> [TO-DO ITEM A]
Does the article below on hardcore music agree with each statement? (i) Eileen Meree is 27 years old. (ii) More than sixty thousand fans gathered when Thunderdome returned to Utrecht. (iii) The March event at the Brabanthallen marked a thirtieth anniversary. Answer yes or no for each and quote the deciding words.
::::::::
‘Hardcore has never died’Written by Meike Jentjens
It’s an unmistakable trend in European electronic music: the sound is hard, harder, hardest. DJ’s like Ki/Ki sell out one event after another with pure hard trance, Reinier Zonneveld is popping up as a true guru among young people on TikTok, techno DJ Cynthia Spiering is playing special gabber sets, and ticket sales for hardcore events are moving fast.
The kicks you used to only hear in hardcore music have now made their way into mainstream EDM, and if you want to, you can lose yourself at one of the many hardcore events in Berlin, London, and Amsterdam each weekend. Various media have been reporting that gabber has risen from the dead. But did it ever really die? No, is what scene queen Eileen Meree, and heavyweight DJs Mad Dog and Drokz argue. ‘Absolutely not.’ But it has seen some changes.
Hardcore’s presumed revival has been described in many places. Mixmag has reported that ‘gabber is having a renaissance’, and The Guardian has named it ‘the return of dance music’s gloriously tasteless subgenre, which is finally having its moment in the mainstream’. For some, it’s a trend. For others, it’s their lifestyle.
And the latter is exactly what it is for 27-year-old Eileen Meree, who has been attending early hardcore raves for over a decade. She’s about to make her big screen debut in Dutch filmmaker Jim Taihuttu’s new feature film, Hardcore Never Dies. Through enormous events such as Defqon, Decibel, Thunderdome, and Dominator, she once ended up at a rave where everything seemed as if it were the 90s all over again. Those raves are called early hardcore raves, and ever since Meree’s first edition of Pandemonium in 2014, it’s all she wants. ‘The generation of gabbers now entering the scene have the same love for the music as the generation of when the genre started.’
Effenaar had its own taste of that magic: Rotterdam Terror Corps celebrated its thirtieth birthday by bringing that nostalgic, Rotterdam roughness to Eindhoven, posse included. Last year was a good year for hardcore overall. The legendary large-scale party Thunderdome returned to its home base in Utrecht, where more than sixty thousand fans of the genre gathered for the thirtieth edition of the world-famous ‘dance or die’ rave. In March of last year, Masters of Harcore invited friends of the brand to the Dutch Brabanthallen, where their twenty-fifth anniversary was celebrated, also worth mentioning in terms of duration, size, and numbers.
::::::::
> [TO-DO ITEM B]
Which lines in the rows below contain the string "উইনথ"? Pull out each one.

[Dataset records]
::::::::
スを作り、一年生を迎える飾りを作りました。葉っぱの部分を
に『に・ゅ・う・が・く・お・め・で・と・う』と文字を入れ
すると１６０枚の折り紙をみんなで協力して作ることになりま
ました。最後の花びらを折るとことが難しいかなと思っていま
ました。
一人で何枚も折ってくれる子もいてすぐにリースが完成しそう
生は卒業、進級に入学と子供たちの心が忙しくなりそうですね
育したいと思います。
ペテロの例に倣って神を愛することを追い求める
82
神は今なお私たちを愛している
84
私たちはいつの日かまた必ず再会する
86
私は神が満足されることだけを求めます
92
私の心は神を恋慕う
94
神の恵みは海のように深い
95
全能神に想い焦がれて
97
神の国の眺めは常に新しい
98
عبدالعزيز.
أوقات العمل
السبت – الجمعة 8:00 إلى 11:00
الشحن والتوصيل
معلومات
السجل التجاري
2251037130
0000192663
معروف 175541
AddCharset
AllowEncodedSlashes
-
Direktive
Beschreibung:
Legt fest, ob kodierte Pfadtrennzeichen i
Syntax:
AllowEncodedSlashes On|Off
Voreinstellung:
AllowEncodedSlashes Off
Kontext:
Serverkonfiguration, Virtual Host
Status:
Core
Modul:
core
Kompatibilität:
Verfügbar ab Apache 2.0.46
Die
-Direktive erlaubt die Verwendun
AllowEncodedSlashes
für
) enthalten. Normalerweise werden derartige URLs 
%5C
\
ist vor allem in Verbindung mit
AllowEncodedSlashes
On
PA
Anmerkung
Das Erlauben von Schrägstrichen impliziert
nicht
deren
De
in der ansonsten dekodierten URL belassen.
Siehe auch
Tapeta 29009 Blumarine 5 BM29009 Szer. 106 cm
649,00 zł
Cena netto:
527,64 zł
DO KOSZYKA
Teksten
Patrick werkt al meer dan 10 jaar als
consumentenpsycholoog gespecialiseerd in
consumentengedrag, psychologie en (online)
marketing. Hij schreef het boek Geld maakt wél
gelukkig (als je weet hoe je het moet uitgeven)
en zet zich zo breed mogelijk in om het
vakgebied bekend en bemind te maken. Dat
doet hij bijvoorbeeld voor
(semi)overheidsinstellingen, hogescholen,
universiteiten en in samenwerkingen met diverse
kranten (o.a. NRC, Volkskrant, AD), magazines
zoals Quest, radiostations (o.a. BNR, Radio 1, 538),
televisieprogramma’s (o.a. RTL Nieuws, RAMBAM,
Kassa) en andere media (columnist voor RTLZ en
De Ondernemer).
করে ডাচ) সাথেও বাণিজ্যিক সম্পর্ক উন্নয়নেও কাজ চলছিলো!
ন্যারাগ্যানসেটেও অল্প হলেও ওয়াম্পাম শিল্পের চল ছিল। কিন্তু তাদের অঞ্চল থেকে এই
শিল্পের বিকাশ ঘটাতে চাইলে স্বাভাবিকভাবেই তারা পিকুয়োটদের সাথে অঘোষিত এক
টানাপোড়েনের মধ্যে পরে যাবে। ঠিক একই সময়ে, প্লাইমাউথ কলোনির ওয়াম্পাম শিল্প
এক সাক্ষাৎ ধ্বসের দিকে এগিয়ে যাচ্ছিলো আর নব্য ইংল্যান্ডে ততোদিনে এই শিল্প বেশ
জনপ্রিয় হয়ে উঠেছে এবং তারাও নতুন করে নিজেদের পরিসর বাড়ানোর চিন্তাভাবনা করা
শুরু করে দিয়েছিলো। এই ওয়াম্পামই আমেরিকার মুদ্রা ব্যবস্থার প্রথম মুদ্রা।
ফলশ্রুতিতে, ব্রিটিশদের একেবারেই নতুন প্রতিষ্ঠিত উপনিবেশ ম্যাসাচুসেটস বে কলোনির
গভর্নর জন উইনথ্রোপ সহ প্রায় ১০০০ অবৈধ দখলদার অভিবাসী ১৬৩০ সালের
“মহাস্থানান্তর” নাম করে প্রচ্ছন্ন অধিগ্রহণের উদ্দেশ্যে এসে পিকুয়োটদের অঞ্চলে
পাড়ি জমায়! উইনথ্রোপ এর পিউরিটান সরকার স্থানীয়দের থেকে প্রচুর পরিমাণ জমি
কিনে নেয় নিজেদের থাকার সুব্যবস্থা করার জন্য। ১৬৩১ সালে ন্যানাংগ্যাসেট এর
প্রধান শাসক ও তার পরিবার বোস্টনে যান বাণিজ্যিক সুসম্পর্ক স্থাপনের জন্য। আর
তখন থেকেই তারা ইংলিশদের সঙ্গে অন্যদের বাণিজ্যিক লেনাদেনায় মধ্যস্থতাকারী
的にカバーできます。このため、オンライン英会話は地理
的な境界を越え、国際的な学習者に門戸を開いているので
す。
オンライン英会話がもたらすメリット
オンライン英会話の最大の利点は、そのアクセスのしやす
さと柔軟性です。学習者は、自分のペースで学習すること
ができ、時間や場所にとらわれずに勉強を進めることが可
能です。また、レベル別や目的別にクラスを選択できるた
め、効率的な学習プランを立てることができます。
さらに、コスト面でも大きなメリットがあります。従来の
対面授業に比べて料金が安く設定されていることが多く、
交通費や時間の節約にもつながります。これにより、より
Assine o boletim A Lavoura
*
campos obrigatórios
::::::::
> [REPLY A]
(i) Yes: "27-year-old Eileen Meree"
(ii) Yes: "more than sixty thousand fans of the genre gathered"
(iii) No: "where their twenty-fifth anniversary was celebrated"

> [REPLY B]
গভর্নর জন উইনথ্রোপ সহ প্রায় ১০০০ অবৈধ দখলদার অভিবাসী ১৬৩০ সালের
পাড়ি জমায়! উইনথ্রোপ এর পিউরিটান সরকার স্থানীয়দের থেকে প্রচুর পরিমাণ জমি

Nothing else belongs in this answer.